◆ **Extract to read**:
-- Opening Marker --

Note from Moderator: Jonathan Odell has given me permission to reprint the following essay. For more of Jon’s creative writings, visit him at http://jon-odell.com/
Rachel Knight: Slave, White Man’s Mistress and Mother to a Movement”
by Jonathan Odell
I can’t help but think of the Old Testament Abraham when I hear stories about Newt Knight. Both men sired children by a wife and a slave. In Newt’s case it was Serena and Rachel. With Abraham, Sara and Hagar. According to religious texts, one of these women went on to become the matriarch of God’s chosen people. Exactly which one depends on what you happen to be reading, your Bible or your Koran. Jews and Christians claim the wife Sarah and Muslims claim the handmaiden Hagar. Several Crusades were launched trying to settle thatmatter.
In Jones County, there’s always been a fierce crusade of competing stories about Rachel, the white account versus the black account. Like most stories, the white interpretation gets written down and called history, while the black story gets handed down by word-of-mouth and called folklore.
Growing up as a white boy, I swore by Ethel Knight’s written-down version. According to her, Rachel was a light-skinned temptress with blue-green eyes and flowing chestnut hair. But evil as the day is long. Ethel alternately calls her a vixen, a witch, a conjure woman, a murderer and a strumpet.
Serena, Newt’s white wife, is but an innocent captive, forced a gunpoint to live in this den of iniquity, and like Newt, powerless as Rachel’s sorcery wrecked and degraded their family.

-- Closing Marker --

◆ **Entries shown**:
-- Opening Marker --

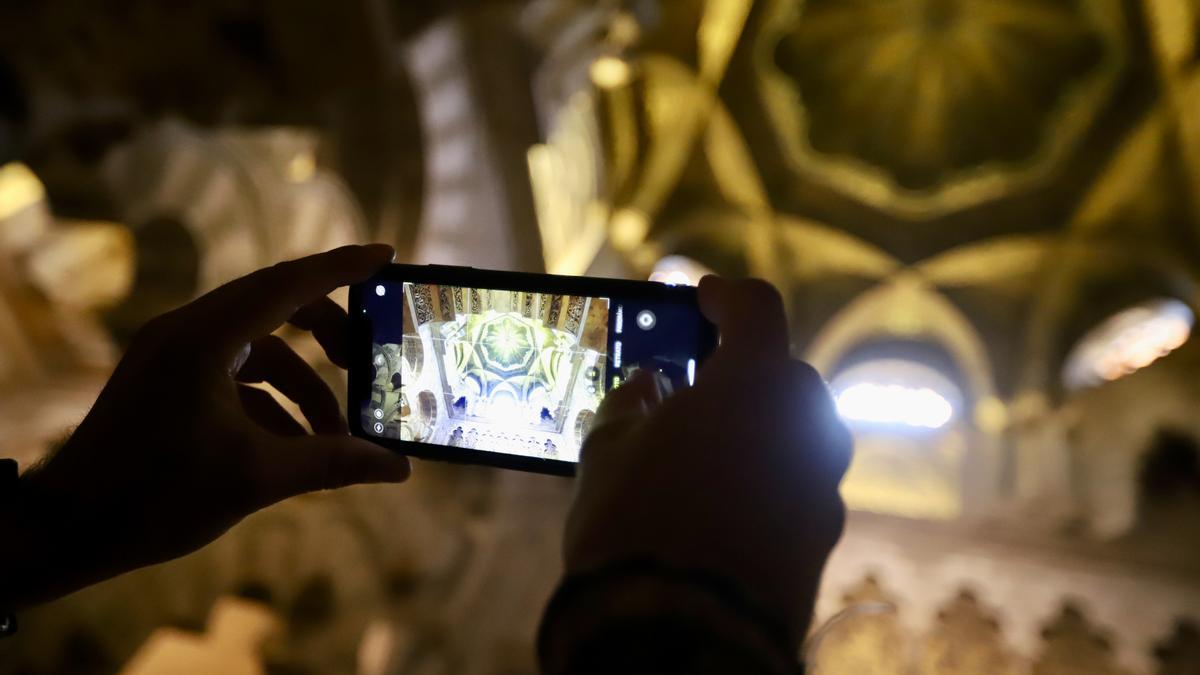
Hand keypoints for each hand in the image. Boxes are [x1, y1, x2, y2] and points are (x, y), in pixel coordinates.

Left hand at [7, 245, 410, 607]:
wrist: (69, 529)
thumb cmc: (155, 498)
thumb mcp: (257, 478)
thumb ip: (333, 464)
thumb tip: (399, 470)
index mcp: (204, 339)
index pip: (287, 284)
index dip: (341, 268)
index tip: (384, 256)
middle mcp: (185, 332)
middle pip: (275, 306)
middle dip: (326, 335)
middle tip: (365, 359)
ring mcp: (171, 355)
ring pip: (257, 351)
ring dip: (300, 388)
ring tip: (334, 438)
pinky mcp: (166, 380)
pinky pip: (233, 374)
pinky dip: (269, 403)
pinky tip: (294, 448)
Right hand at [563, 276, 851, 642]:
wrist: (677, 639)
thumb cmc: (632, 528)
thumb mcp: (607, 453)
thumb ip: (630, 406)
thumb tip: (646, 388)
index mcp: (754, 387)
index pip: (758, 308)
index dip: (727, 296)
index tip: (703, 298)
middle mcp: (803, 430)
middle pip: (787, 374)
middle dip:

-- Closing Marker --

◆ **Brief**: Write out the stretch of the Rachel Knight essay from "by Jonathan Odell" through "to settle thatmatter.". The records have no connection to the essay about Rachel Knight.

◆ **Solution to this task**:
by Jonathan Odell
I can’t help but think of the Old Testament Abraham when I hear stories about Newt Knight. Both men sired children by a wife and a slave. In Newt’s case it was Serena and Rachel. With Abraham, Sara and Hagar. According to religious texts, one of these women went on to become the matriarch of God’s chosen people. Exactly which one depends on what you happen to be reading, your Bible or your Koran. Jews and Christians claim the wife Sarah and Muslims claim the handmaiden Hagar. Several Crusades were launched trying to settle thatmatter.